Yosboonruang Noppadon, Niwitpong Sa-Aat, Niwitpong Suparat
Department of Applied Statistics, Faculty of Applied Science, King Mongkut's University of Technology North Bangkok, Bangkok, Thailand.
PeerJ. 2019 Jul 22;7:e7344. doi: 10.7717/peerj.7344. eCollection 2019.
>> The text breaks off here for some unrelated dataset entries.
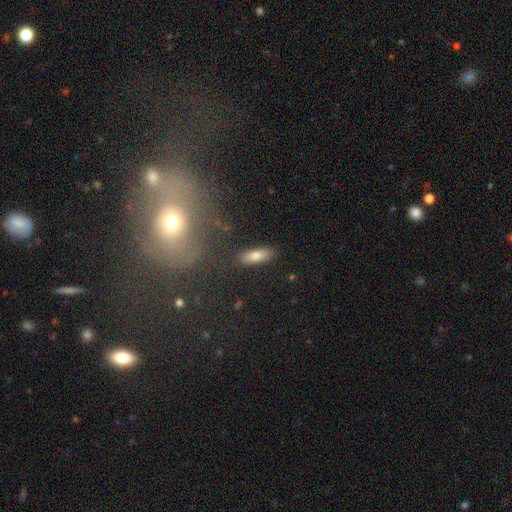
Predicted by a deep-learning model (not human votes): smooth 73%, featured or disk 17%, star or artifact 11%. Down the decision tree: how rounded — in between (63%); merging — none (85%).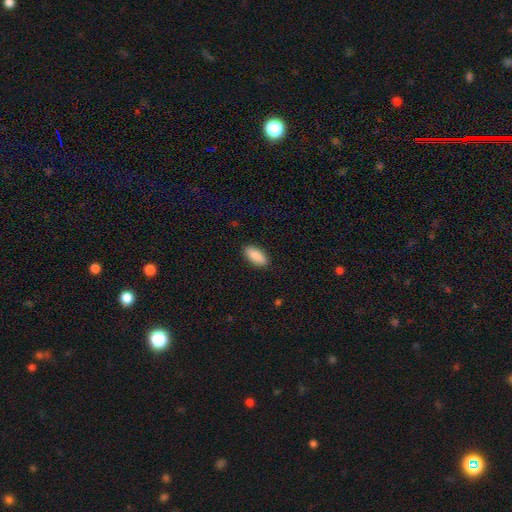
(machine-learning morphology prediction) The model was most divided on "how rounded": in between: 86%, cigar-shaped: 12%, round: 2%. More confident: merging — none (89%); smooth or featured — smooth (89%).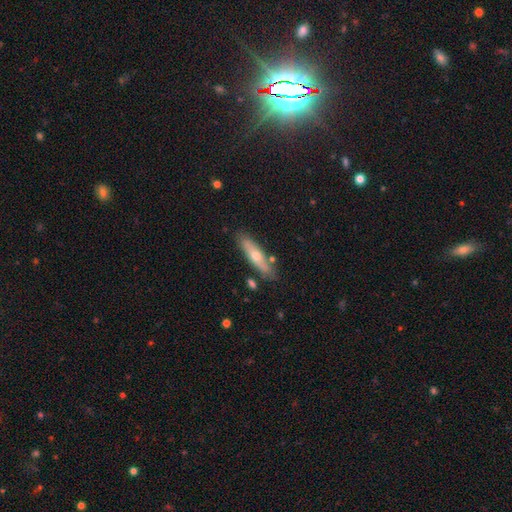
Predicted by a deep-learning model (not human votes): Smooth or featured? smooth (52%)
How rounded? cigar-shaped (73%)
Merging? none (81%)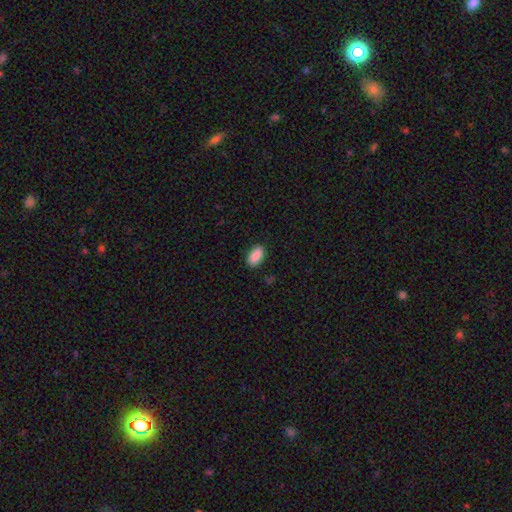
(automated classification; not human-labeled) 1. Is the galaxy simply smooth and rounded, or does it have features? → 89% smooth, 7% star or artifact, 4% featured or disk.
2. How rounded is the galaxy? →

Since rainfall data series often contain zero values and thus follow a delta-lognormal distribution, the coefficient of variation is often used to illustrate the dispersion of rainfall in a number of areas and so is an important tool in statistical inference for a rainfall data series. Therefore, the aim in this paper is to establish new confidence intervals for a single coefficient of variation for delta-lognormal distributions using Bayesian methods based on the independent Jeffreys', the Jeffreys' Rule, and the uniform priors compared with the fiducial generalized confidence interval. The Bayesian methods are constructed with either equitailed confidence intervals or the highest posterior density interval. The performance of the proposed confidence intervals was evaluated using coverage probabilities and expected lengths via Monte Carlo simulations. The results indicate that the Bayesian equitailed confidence interval based on the independent Jeffreys' prior outperformed the other methods. Rainfall data recorded in national parks in July 2015 and in precipitation stations in August 2018 in Nan province, Thailand are used to illustrate the efficacy of the proposed methods using a real-life dataset.
由于降雨数据系列通常包含零值,因此服从delta对数正态分布,变异系数常被用来描述多个地区降雨的离散程度,是降雨数据系列统计推断中的一个重要工具。因此,本文的目的是基于独立杰弗里斯先验、杰弗里斯规则和均匀先验,使用贝叶斯方法为delta对数正态分布的单个变异系数建立新的置信区间,并与 fiducial广义置信区间进行比较。贝叶斯方法采用等尾置信区间或最高后验密度区间构建。通过蒙特卡罗模拟,利用覆盖概率和期望长度对所提出的置信区间的性能进行了评估。结果表明,基于独立杰弗里斯先验的贝叶斯等尾置信区间优于其他方法。利用泰国楠府2015年7月国家公园记录的降雨数据和2018年8月降水站的降雨数据,通过实际数据集说明了所提方法的有效性。